- Opening Delimiter -

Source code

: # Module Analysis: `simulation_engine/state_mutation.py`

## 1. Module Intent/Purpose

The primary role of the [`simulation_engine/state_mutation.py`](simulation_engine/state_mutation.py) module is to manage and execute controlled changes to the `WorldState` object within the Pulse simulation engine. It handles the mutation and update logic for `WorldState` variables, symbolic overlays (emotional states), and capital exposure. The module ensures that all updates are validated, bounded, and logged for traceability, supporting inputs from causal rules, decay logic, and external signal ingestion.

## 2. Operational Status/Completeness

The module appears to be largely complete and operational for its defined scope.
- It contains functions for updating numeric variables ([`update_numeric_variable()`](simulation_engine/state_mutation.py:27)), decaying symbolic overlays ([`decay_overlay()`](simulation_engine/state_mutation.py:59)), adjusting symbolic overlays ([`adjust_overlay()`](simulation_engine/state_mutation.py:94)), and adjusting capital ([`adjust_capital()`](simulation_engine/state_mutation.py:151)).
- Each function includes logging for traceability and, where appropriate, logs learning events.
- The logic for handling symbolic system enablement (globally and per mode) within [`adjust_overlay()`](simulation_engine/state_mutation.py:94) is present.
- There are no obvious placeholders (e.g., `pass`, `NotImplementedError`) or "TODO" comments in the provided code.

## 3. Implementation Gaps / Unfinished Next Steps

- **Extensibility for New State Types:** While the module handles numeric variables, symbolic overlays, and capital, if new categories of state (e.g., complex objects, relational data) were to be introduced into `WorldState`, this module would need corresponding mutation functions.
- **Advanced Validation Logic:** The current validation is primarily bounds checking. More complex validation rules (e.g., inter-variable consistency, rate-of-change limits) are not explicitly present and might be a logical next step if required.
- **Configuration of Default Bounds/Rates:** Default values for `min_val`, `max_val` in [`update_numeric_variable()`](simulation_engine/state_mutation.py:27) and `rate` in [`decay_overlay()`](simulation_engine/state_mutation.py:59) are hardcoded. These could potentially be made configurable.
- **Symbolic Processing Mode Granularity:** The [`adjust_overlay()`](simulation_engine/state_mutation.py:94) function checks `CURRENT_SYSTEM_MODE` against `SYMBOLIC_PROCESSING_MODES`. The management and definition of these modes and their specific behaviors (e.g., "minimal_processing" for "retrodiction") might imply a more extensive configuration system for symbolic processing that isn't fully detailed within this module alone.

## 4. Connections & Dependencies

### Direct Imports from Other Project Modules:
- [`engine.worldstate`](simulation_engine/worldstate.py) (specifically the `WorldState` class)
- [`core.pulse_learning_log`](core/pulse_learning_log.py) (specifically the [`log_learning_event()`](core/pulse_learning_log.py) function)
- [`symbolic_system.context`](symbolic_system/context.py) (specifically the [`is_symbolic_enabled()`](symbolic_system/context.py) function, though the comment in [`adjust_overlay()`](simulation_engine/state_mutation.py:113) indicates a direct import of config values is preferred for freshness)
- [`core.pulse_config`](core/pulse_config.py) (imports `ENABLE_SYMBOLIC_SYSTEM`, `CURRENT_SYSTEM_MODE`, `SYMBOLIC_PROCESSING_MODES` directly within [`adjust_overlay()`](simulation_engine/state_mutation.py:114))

- Closing Delimiter -

Task: Out of the data above, give again only the lines starting at the one holding "The primary role" and ending at the one holding "## 2. Operational Status/Completeness", unchanged.

Response to this task:
The primary role of the [`simulation_engine/state_mutation.py`](simulation_engine/state_mutation.py) module is to manage and execute controlled changes to the `WorldState` object within the Pulse simulation engine. It handles the mutation and update logic for `WorldState` variables, symbolic overlays (emotional states), and capital exposure. The module ensures that all updates are validated, bounded, and logged for traceability, supporting inputs from causal rules, decay logic, and external signal ingestion.

## 2. Operational Status/Completeness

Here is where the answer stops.